- [Provided records]
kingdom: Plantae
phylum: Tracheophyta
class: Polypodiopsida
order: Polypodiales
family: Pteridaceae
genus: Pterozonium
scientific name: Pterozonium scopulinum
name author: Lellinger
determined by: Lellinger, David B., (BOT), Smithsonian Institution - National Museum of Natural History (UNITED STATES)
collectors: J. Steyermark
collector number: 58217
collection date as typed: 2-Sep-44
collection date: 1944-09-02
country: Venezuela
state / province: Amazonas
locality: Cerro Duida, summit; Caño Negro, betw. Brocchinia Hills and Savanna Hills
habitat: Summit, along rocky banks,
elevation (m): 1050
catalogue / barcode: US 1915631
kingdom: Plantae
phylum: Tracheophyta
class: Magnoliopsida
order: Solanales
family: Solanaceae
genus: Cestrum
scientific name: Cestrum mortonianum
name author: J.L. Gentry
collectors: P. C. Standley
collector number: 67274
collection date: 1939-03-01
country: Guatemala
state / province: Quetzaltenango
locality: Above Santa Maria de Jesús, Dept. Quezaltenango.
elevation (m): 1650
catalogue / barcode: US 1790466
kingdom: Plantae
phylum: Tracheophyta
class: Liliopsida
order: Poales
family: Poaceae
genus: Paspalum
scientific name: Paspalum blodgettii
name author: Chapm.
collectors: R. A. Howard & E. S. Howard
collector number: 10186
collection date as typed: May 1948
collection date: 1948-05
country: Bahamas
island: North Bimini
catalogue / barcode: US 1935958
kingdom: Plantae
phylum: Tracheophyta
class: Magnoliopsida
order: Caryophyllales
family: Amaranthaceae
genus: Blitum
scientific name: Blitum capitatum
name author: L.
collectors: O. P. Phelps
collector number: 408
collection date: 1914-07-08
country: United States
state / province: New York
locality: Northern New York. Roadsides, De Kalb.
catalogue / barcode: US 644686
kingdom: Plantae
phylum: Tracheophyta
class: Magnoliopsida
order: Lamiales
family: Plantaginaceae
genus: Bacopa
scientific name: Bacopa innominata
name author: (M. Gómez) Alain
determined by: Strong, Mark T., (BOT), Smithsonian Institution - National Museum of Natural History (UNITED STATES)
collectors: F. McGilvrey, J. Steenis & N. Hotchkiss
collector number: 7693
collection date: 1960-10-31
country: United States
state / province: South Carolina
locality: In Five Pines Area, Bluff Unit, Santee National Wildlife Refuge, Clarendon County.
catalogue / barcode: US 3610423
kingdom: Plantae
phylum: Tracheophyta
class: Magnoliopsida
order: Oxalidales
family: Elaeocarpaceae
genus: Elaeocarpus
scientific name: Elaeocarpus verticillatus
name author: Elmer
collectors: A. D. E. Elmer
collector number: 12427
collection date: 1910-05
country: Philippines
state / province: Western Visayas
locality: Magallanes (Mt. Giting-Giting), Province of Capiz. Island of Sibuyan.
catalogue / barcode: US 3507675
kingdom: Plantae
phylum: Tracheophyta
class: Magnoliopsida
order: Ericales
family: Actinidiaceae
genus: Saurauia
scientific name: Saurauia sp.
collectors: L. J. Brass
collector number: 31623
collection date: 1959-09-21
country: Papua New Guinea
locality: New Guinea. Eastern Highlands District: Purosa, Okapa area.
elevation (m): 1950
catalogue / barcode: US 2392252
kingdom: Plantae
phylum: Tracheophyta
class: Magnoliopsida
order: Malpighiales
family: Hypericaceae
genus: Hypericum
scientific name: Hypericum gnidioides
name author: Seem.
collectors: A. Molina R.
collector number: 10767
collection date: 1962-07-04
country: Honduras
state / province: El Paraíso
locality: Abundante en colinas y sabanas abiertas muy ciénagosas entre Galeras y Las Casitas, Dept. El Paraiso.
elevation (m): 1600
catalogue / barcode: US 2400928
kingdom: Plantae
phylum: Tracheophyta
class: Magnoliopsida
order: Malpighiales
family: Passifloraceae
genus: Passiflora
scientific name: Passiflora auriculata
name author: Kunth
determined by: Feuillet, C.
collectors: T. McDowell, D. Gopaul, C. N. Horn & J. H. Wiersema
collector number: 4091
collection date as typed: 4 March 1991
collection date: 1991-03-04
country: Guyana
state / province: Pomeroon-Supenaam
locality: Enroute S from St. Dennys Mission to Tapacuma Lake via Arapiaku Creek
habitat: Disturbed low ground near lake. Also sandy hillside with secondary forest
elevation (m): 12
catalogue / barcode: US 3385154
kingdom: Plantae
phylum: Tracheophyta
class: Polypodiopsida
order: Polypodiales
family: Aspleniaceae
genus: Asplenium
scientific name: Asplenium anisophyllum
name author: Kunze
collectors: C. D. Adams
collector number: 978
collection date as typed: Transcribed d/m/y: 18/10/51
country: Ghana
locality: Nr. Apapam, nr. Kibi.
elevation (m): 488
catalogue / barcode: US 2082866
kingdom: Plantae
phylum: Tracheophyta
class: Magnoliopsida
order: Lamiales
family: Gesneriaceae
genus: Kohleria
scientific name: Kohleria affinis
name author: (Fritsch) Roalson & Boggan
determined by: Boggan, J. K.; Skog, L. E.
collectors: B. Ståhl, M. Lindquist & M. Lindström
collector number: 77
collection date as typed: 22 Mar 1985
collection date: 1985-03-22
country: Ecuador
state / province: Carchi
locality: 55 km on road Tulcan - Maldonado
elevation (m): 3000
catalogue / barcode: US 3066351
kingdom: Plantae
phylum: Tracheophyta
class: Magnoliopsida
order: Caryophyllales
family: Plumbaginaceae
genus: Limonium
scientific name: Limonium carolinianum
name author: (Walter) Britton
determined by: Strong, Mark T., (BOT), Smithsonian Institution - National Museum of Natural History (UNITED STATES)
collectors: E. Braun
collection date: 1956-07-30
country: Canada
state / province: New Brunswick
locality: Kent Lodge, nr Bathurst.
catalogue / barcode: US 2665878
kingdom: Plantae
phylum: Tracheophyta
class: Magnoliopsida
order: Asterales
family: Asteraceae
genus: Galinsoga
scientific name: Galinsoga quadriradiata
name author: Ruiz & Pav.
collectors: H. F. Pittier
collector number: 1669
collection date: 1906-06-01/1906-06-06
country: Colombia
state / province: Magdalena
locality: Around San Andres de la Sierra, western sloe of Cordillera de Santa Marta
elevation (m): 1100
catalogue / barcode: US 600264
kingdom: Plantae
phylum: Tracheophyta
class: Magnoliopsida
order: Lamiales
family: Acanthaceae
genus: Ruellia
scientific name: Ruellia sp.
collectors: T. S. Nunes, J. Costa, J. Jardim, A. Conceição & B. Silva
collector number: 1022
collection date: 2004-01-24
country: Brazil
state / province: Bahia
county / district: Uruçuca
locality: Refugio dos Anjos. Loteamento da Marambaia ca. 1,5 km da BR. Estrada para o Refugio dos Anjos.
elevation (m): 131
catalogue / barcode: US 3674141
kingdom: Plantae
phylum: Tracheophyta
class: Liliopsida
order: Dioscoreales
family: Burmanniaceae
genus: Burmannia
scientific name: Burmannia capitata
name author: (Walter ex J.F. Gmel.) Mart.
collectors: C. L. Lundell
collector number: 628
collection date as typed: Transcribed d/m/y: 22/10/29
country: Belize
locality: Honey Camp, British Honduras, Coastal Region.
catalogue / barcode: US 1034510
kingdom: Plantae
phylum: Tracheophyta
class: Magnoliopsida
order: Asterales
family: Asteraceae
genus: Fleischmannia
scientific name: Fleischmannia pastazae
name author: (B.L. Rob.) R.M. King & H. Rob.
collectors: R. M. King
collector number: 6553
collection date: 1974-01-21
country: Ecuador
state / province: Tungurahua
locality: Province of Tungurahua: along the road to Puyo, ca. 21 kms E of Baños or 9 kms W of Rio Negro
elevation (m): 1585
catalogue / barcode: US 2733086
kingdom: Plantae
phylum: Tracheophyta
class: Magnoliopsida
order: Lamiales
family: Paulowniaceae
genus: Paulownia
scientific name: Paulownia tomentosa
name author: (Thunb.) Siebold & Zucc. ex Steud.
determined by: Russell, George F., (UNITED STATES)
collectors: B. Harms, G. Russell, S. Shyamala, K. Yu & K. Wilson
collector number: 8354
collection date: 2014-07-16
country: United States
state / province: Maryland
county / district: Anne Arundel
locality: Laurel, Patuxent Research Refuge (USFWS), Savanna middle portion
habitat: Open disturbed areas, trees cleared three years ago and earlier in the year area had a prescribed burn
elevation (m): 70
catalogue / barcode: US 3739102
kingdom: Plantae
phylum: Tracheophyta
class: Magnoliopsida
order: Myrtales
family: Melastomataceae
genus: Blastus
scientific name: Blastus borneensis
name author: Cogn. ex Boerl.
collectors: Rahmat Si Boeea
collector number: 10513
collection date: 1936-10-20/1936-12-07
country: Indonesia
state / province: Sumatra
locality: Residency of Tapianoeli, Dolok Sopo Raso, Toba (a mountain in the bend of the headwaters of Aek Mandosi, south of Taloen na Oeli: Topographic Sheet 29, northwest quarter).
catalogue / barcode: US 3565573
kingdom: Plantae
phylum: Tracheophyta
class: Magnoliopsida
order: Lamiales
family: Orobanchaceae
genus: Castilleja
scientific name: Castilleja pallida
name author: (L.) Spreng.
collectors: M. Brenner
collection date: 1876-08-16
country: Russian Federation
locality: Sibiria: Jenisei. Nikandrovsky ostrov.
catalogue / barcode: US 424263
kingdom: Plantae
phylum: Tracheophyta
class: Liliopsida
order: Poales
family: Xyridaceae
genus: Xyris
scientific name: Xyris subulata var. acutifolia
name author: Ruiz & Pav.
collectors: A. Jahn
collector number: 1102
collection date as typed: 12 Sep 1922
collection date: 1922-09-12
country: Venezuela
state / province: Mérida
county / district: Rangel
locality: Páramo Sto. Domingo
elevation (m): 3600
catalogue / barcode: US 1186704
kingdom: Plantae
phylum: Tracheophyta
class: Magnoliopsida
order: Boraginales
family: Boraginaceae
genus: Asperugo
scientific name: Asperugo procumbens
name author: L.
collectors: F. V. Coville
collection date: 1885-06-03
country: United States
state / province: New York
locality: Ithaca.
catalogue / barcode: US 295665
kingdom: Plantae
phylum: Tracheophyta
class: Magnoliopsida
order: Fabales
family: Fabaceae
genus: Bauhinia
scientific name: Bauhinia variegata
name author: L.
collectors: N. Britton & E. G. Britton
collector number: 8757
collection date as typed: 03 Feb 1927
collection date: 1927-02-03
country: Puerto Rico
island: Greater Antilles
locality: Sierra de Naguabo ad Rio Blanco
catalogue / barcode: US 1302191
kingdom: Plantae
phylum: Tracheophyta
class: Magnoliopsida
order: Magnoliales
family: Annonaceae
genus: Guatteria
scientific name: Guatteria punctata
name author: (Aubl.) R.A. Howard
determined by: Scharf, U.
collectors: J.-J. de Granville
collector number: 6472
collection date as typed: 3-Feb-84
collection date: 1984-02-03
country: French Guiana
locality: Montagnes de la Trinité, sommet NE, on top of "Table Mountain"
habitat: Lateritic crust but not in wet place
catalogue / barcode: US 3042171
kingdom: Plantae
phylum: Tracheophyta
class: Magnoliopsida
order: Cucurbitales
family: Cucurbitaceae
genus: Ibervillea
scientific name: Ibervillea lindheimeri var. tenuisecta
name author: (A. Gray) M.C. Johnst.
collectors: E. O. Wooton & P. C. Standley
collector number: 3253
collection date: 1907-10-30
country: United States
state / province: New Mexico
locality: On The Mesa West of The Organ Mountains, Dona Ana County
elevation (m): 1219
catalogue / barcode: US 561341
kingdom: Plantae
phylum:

- [Exercise details] Turn everything in the records above, from the line with "scientific name: Paspalum blodgettii" down to the line with "collectors: O. P. Phelps", both included, into a JSON list of strings with one string per line, leaving out blank lines.

- [The output]
[
  "scientific name: Paspalum blodgettii",
  "name author: Chapm.",
  "collectors: R. A. Howard & E. S. Howard",
  "collector number: 10186",
  "collection date as typed: May 1948",
  "collection date: 1948-05",
  "country: Bahamas",
  "island: North Bimini",
  "catalogue / barcode: US 1935958",
  "kingdom: Plantae",
  "phylum: Tracheophyta",
  "class: Magnoliopsida",
  "order: Caryophyllales",
  "family: Amaranthaceae",
  "genus: Blitum",
  "scientific name: Blitum capitatum",
  "name author: L.",
  "collectors: O. P. Phelps"
]